[Items listed in a dataset]
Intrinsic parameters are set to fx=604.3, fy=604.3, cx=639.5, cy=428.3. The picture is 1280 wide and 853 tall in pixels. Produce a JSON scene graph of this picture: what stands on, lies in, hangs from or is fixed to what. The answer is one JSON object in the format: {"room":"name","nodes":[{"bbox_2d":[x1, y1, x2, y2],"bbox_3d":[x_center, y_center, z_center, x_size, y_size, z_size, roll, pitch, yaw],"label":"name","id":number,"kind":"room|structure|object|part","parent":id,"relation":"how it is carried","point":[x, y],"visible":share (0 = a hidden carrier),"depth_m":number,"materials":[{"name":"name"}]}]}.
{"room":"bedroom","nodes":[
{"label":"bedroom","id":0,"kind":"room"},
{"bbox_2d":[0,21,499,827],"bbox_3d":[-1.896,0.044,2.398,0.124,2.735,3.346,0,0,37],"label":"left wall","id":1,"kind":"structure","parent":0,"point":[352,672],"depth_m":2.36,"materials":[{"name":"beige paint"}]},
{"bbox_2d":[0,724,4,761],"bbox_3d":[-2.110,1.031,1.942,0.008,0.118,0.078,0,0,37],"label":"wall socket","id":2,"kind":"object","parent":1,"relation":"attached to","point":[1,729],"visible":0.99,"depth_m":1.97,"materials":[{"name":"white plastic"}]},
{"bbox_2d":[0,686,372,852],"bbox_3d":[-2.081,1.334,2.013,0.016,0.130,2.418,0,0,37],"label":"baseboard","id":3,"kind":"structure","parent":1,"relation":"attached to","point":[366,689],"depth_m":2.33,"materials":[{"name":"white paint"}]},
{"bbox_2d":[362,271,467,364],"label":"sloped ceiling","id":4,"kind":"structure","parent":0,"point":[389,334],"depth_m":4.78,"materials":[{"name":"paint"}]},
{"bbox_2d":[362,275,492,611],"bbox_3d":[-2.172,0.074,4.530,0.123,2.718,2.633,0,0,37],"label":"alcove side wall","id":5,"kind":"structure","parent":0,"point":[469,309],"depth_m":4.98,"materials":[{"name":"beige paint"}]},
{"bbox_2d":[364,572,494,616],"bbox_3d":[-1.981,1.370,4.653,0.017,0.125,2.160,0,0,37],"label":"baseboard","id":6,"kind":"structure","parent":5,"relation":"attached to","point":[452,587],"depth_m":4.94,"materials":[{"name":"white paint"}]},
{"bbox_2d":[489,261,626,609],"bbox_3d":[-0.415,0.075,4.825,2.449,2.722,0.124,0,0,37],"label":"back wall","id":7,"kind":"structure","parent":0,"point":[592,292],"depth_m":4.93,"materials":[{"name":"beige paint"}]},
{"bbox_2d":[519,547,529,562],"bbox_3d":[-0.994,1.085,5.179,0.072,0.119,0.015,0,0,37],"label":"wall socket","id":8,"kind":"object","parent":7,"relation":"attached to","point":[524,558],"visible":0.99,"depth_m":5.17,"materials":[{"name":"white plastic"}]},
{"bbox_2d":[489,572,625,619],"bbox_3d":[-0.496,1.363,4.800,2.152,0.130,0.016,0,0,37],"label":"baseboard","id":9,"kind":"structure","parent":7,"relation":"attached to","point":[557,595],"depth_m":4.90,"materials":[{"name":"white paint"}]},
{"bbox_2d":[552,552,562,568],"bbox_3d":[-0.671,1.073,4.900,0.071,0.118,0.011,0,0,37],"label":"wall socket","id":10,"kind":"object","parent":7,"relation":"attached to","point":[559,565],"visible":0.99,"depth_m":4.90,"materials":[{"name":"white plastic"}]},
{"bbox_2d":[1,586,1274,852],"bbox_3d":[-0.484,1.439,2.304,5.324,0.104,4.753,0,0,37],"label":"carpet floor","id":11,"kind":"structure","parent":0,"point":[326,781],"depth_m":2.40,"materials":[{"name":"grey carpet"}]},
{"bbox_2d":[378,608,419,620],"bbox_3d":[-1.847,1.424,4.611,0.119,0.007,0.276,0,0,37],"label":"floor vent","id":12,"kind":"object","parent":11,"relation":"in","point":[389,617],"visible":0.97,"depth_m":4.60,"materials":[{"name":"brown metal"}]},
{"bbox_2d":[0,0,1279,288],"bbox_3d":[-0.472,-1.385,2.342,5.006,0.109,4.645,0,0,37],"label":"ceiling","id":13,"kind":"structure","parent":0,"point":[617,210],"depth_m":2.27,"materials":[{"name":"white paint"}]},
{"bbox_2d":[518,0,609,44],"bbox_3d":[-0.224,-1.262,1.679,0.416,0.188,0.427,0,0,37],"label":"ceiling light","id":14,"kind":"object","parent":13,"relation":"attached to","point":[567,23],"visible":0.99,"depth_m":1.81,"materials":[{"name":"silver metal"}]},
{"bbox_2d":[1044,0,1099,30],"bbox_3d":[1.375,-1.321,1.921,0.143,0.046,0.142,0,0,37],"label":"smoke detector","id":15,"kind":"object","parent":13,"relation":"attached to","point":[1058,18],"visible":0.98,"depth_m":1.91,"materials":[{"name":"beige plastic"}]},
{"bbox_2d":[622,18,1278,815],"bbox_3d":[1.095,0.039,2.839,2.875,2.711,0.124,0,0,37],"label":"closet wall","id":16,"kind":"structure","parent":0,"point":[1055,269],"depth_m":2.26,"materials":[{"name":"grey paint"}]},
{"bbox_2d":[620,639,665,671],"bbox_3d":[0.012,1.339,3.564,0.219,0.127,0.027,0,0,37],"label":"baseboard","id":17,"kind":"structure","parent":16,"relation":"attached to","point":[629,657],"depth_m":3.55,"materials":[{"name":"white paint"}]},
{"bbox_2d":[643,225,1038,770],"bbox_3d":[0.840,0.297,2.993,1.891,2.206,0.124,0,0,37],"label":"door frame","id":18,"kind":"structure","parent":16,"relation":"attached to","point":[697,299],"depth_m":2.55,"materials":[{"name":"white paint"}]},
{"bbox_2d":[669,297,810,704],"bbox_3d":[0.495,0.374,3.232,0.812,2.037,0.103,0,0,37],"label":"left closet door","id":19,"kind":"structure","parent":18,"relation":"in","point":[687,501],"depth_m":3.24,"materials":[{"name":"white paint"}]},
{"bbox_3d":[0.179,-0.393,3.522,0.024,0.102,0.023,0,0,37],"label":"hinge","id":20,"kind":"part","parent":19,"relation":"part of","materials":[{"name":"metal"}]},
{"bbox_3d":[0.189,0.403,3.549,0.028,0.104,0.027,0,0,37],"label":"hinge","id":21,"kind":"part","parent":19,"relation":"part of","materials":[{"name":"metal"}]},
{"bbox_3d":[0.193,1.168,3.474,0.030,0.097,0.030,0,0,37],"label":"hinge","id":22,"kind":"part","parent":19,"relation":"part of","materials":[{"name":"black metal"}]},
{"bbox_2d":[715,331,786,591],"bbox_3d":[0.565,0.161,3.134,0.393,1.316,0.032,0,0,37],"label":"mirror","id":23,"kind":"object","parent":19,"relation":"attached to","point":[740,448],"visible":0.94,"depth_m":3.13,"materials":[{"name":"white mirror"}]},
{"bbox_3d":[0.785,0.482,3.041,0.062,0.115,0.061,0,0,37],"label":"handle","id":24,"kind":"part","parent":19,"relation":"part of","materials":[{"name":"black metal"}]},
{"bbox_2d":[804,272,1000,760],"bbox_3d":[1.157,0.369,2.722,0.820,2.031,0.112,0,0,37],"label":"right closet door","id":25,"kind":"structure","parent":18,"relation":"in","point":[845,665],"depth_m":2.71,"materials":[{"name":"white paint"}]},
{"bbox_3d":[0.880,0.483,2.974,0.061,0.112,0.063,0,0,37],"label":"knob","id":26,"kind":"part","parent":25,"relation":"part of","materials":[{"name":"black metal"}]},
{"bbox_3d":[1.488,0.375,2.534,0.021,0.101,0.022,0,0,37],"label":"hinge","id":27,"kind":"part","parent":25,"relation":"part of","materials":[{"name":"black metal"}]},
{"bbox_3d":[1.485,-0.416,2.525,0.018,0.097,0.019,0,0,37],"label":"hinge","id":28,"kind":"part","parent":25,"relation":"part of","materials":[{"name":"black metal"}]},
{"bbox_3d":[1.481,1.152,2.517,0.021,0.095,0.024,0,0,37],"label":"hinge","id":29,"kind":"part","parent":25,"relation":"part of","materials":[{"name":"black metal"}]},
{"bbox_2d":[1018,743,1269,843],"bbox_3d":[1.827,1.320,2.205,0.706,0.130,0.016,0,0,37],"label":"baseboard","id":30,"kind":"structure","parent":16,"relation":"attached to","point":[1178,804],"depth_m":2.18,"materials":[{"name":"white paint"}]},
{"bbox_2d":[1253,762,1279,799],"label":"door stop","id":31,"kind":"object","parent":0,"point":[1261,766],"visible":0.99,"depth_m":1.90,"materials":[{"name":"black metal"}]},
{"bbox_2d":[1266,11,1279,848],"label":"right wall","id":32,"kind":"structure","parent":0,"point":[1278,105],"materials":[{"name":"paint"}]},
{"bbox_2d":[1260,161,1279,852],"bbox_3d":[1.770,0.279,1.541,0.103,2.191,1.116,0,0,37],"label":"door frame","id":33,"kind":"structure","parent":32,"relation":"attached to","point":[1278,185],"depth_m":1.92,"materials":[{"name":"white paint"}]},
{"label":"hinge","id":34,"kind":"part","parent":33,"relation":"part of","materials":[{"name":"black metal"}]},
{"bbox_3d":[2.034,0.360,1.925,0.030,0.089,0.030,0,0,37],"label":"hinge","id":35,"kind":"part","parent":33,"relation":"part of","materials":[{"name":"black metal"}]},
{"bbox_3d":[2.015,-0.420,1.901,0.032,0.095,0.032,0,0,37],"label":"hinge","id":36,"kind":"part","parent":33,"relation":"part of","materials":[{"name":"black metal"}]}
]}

**Task objective**
Among the entries, find each line that includes the string "bedroom" and copy it.

**Solution**
{"room":"bedroom","nodes":[
{"label":"bedroom","id":0,"kind":"room"},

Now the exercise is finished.